• Activity: Beginning with the first line below, output every record verbatim and leave out the images.

(Stored data entries)
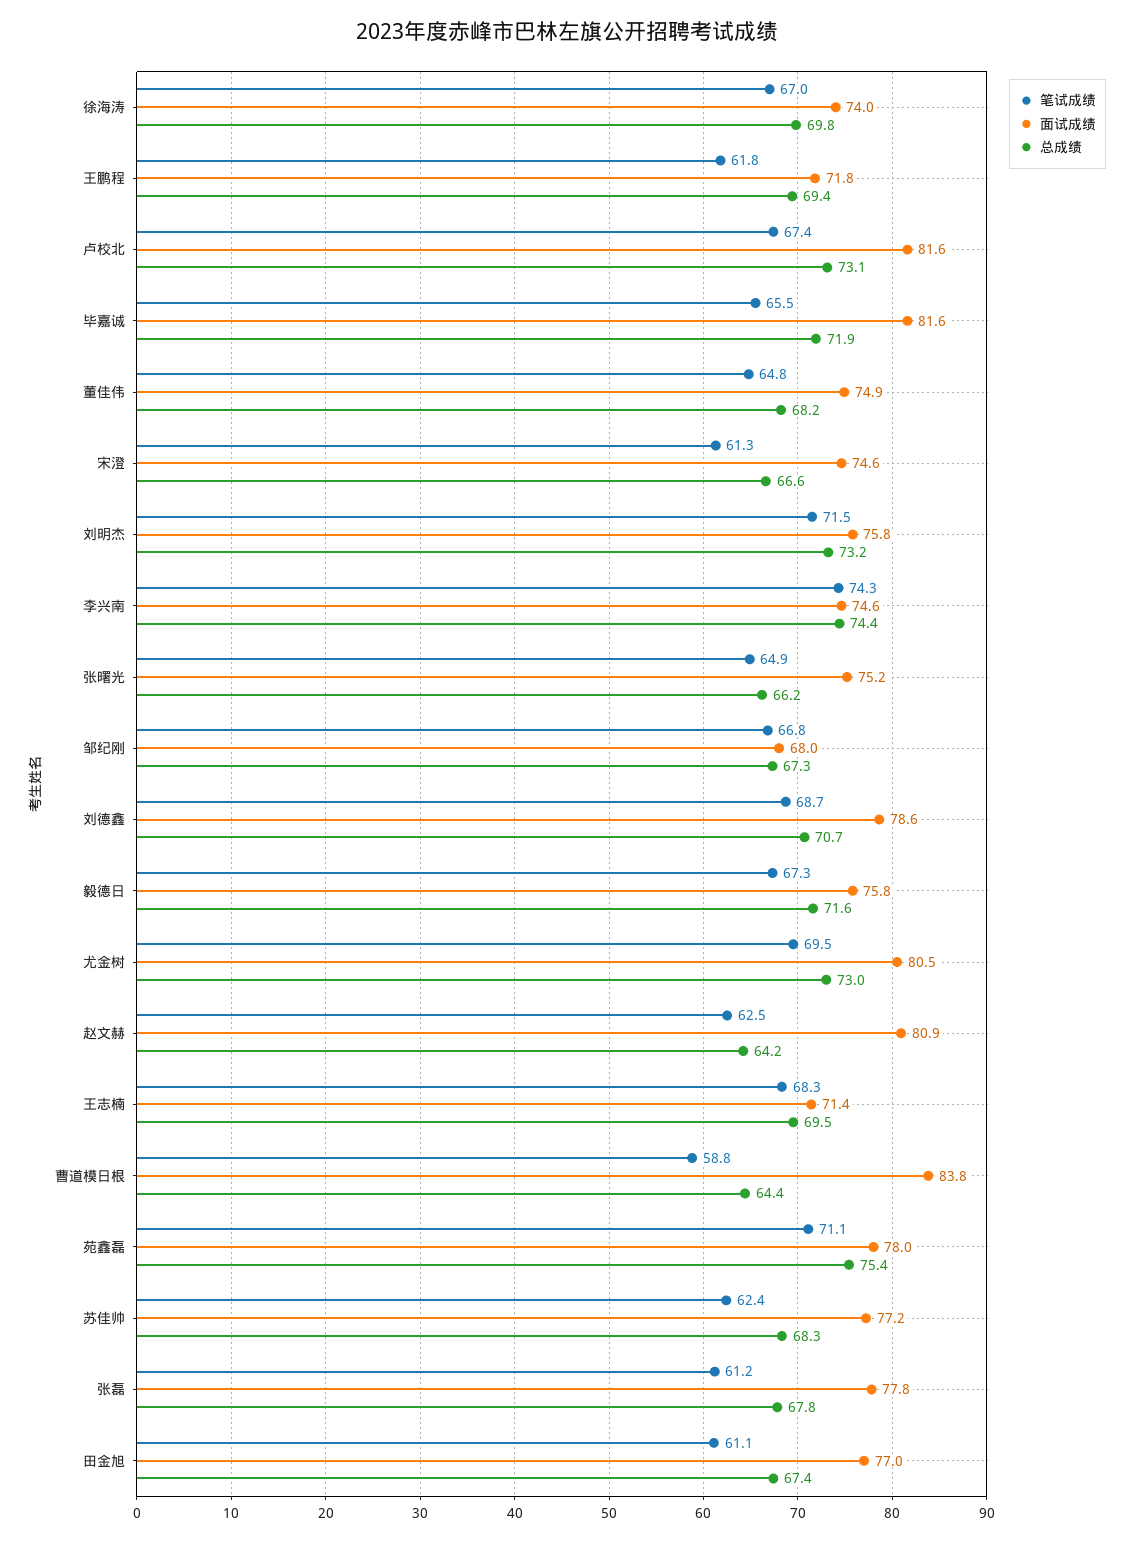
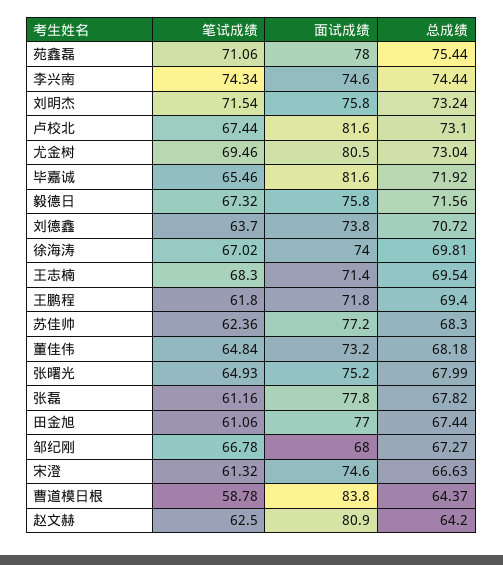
  {
    "笔试成绩": {
      "徐海涛": 67.02,
      "王鹏程": 61.8,
      "卢校北": 67.44,
      "毕嘉诚": 65.46,
      "董佳伟": 64.84,
      "宋澄": 61.32,
      "刘明杰": 71.54,
      "李兴南": 74.34,
      "张曙光": 64.93,
      "邹纪刚": 66.78,
-     "刘德鑫": 68.7,
+     "刘德鑫": 63.7,
      "毅德日": 67.32,
      "尤金树": 69.46,
      "赵文赫": 62.5,
      "王志楠": 68.3,
      "曹道模日根": 58.78,
      "苑鑫磊": 71.06,
      "苏佳帅": 62.36,
      "张磊": 61.16,
      "田金旭": 61.06
    },
    "面试成绩": {
      "徐海涛": 74,
      "王鹏程": 71.8,
      "卢校北": 81.6,
      "毕嘉诚": 81.6,
-     "董佳伟": 74.9,
+     "董佳伟": 73.2,
      "宋澄": 74.6,
      "刘明杰": 75.8,
      "李兴南": 74.6,
      "张曙光": 75.2,
      "邹纪刚": 68,
-     "刘德鑫": 78.6,
+     "刘德鑫": 73.8,
      "毅德日": 75.8,
      "尤金树": 80.5,
      "赵文赫": 80.9,
      "王志楠": 71.4,
      "曹道模日根": 83.8,
      "苑鑫磊": 78,
      "苏佳帅": 77.2,
      "张磊": 77.8,
      "田金旭": 77
    },
    "总成绩": {
      "徐海涛": 69.81,
      "王鹏程": 69.4,
      "卢校北": 73.1,
      "毕嘉诚": 71.92,
      "董佳伟": 68.18,
      "宋澄": 66.63,
      "刘明杰": 73.24,
      "李兴南": 74.44,
-     "张曙光": 66.2,
+     "张曙光": 67.99,
      "邹纪刚": 67.27,
      "刘德鑫": 70.72,
      "毅德日": 71.56,
      "尤金树": 73.04,
      "赵文赫": 64.2,
      "王志楠": 69.54,
      "曹道模日根": 64.37,
      "苑鑫磊": 75.44,
      "苏佳帅": 68.3,
      "张磊": 67.82,
      "田金旭": 67.44
    }
  }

• Output:
  {
    "笔试成绩": {
      "徐海涛": 67.02,
      "王鹏程": 61.8,
      "卢校北": 67.44,
      "毕嘉诚": 65.46,
      "董佳伟": 64.84,
      "宋澄": 61.32,
      "刘明杰": 71.54,
      "李兴南": 74.34,
      "张曙光": 64.93,
      "邹纪刚": 66.78,
-     "刘德鑫": 68.7,
+     "刘德鑫": 63.7,
      "毅德日": 67.32,
      "尤金树": 69.46,
      "赵文赫": 62.5,
      "王志楠": 68.3,
      "曹道模日根": 58.78,
      "苑鑫磊": 71.06,
      "苏佳帅": 62.36,
      "张磊": 61.16,
      "田金旭": 61.06
    },
    "面试成绩": {
      "徐海涛": 74,
      "王鹏程": 71.8,
      "卢校北": 81.6,
      "毕嘉诚": 81.6,
-     "董佳伟": 74.9,
+     "董佳伟": 73.2,
      "宋澄": 74.6,
      "刘明杰": 75.8,
      "李兴南": 74.6,
      "张曙光": 75.2,
      "邹纪刚": 68,
-     "刘德鑫": 78.6,
+     "刘德鑫": 73.8,
      "毅德日": 75.8,
      "尤金树": 80.5,
      "赵文赫": 80.9,
      "王志楠": 71.4,
      "曹道模日根": 83.8,
      "苑鑫磊": 78,
      "苏佳帅": 77.2,
      "张磊": 77.8,
      "田金旭": 77
    },
    "总成绩": {
      "徐海涛": 69.81,
      "王鹏程": 69.4,
      "卢校北": 73.1,
      "毕嘉诚": 71.92,
      "董佳伟": 68.18,
      "宋澄": 66.63,
      "刘明杰": 73.24,
      "李兴南": 74.44,
-     "张曙光": 66.2,
+     "张曙光": 67.99,
      "邹纪刚": 67.27,
      "刘德鑫": 70.72,
      "毅德日": 71.56,
      "尤金树": 73.04,
      "赵文赫": 64.2,
      "王志楠": 69.54,
      "曹道模日根": 64.37,
      "苑鑫磊": 75.44,
      "苏佳帅": 68.3,
      "张磊": 67.82,
      "田金旭": 67.44
    }
  }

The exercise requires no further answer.